Pasokan Gas Tidak Stabil, Pengusaha Kaca Mengeluh

Masalah Pasokan Gas yang Mengancam Industri

JAKARTA – Industri pengguna gas di Indonesia kembali mengeluhkan kondisi pasokan gas yang tidak stabil, terutama terkait dengan kebijakan harga gas bumi tertentu (HGBT).

Hal ini memengaruhi sejumlah perusahaan yang bergantung pada pasokan gas untuk operasional produksi mereka. Asosiasi Produsen Gelas/Kaca Indonesia (APGI) menyampaikan keluhan ini, menyoroti kesulitan yang dihadapi industri akibat ketidakpastian pasokan dan harga.

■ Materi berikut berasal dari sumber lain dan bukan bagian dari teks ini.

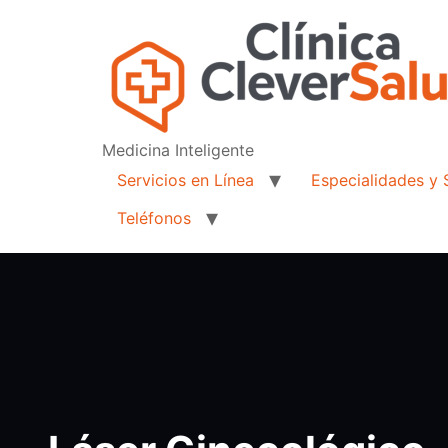
Medicina Inteligente
Servicios en Línea
Especialidades y 
Teléfonos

Ketua Umum APGI Henry T. Sutanto menjelaskan bahwa saat ini pemasok gas hanya menyediakan 60% dari alokasi gas industri tertentu (AGIT) untuk program HGBT.

Sementara sisanya harus menggunakan gas regasifikasi dari Liquefied Natural Gas (LNG) sebesar 40%. Dengan harga LNG yang lebih mahal, biaya produksi meningkat signifikan, sehingga memengaruhi keuntungan perusahaan.

Henry menilai bahwa pemerintah belum memberikan dukungan yang cukup bagi industri. Tanpa kepastian pasokan dan harga gas, sulit bagi perusahaan untuk menghitung harga pokok penjualan (HPP) secara akurat.

Ia juga menyebutkan bahwa harga gas murah industri dalam Keputusan Menteri ESDM Nomor 76.K/MG.01/MEM.M/2025 ditetapkan sebesar US$7 per MMBTU untuk bahan bakar dan US$6,5 per MMBTU untuk bahan baku. Sementara itu, harga gas LNG mencapai US$14,88 per MMBTU, jauh lebih tinggi daripada harga HGBT.

Akibatnya, ongkos produksi membengkak, dan perusahaan khawatir akan terpaksa mengurangi produksi atau hanya beroperasi sebatas dengan pasokan gas yang tersedia. Hal ini dapat menyebabkan penurunan utilisasi produksi dan dampak negatif terhadap daya saing industri.

Opsi Impor LNG dan Kepatuhan pada Pasokan

Pihak APGI mengakui bahwa opsi impor LNG menjadi salah satu alternatif yang diperlukan untuk menjaga kelangsungan produksi.

Namun, mereka hanya berharap pasokan gas tetap terjaga, tanpa memperhatikan sumber energi yang digunakan. Saat ini, harga gas yang ditetapkan oleh pemasok dinilai sangat tinggi dan memberatkan industri.

Meski demikian, Henry mengakui bahwa ada pengurangan pasokan gas dari hulu, termasuk penurunan produksi dari kontraktor kontrak kerja sama (KKKS).

Hal ini memperparah masalah pasokan gas yang sudah tidak stabil. Ia menegaskan bahwa sulit bagi industri untuk bersaing dengan negara tetangga jika harga gas di Indonesia jauh lebih tinggi.

Kondisi Pasokan Gas di PGN

PT Perusahaan Gas Negara Tbk (PGN) juga memberi sinyal adanya defisit pasokan gas yang dikelola oleh perusahaan.

Fajriyah Usman, Corporate Secretary PGN, menjelaskan bahwa penurunan alami produksi gas dari KKKS, gangguan infrastruktur, serta aspek harga berdampak pada pasokan gas. Penurunan produksi secara alami (natural decline) bisa mengganggu pasokan gas yang dikelola PGN.

Selain itu, gangguan operasional di sisi hulu juga turut memengaruhi pasokan. Fajriyah menekankan bahwa PGN bukan perusahaan yang bergerak di sisi hulu, sehingga ketergantungan pada mitra di sisi hulu membuat pasokan gas terpengaruh jika terjadi natural decline.

Dengan kondisi ini, PGN harus terus berupaya untuk menjaga stabilitas pasokan gas agar tidak mengganggu industri di dalam negeri.